As part of a citywide effort to reduce traffic fatalities, Manhattan’s first slow zone took effect on Monday, requiring drivers to abide by a new reduced speed limit.
Instead of the previous 30 miles per hour, drivers traveling on Broadway from 59th Street to 220th Street will now be required to drive a maximum of 25 miles per hour. Along this section of Broadway, 22 people have been killed since 2008.
The city has established slow zones in other accident-prone intersections, such as along the Grand Concourse in the Bronx and Atlantic Avenue in Brooklyn. The city plans to create 25 slow zones in total.
At a press conference Monday, the New York police department transportation chief, Thomas Chan said officers in local and borough precincts will be in charge of enforcing the new speed limit, using radar guns and ticketing drivers who violate traffic rules, but he did not provide further details on how police enforcement will be carried out.
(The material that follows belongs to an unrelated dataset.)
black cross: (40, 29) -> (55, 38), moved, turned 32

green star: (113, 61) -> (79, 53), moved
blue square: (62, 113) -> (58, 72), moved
A request for comment into how many officers will be trained in using the radar guns or deployed to enforce the new speed limit was unreturned at press time.
Chan said compared to the same period last year, the police department has increased the number of speeding summonses issued by 67 percent, and tickets for not yielding to pedestrians by 150 percent.
At the location of the press conference, where there have been four traffic deaths within a two-block radius this year, about a dozen traffic agents, community affairs officers, and police officers were stationed at the intersection near a subway entrance.
Some were directing pedestrians, while others were seen chatting with each other and passersby. But by 3:10 p.m., the officers had left the area, leaving just one traffic agent to direct traffic. None of them were seen with radar guns in hand.
New signs indicating the reduced speed limit were displayed on 96th and 97th streets, visible to vehicles going both southbound and northbound.
Local Council member Helen Rosenthal said at the press conference that a slow zone will be created for Amsterdam Avenue as well, though she said it was yet unclear which stretch of the avenue will be considered.
The 25-mile-per-hour limit may soon become the norm across the city. In June, the New York State Senate and Assembly passed a bill that will allow the city to lower the speed limit.
The legislation is awaiting Gov. Andrew Cuomo’s approval. Albany also recently authorized the use of 120 speed cameras around city school zones during school hours, but Rosenthal said she hopes to request more cameras that will record speeding drivers at all hours.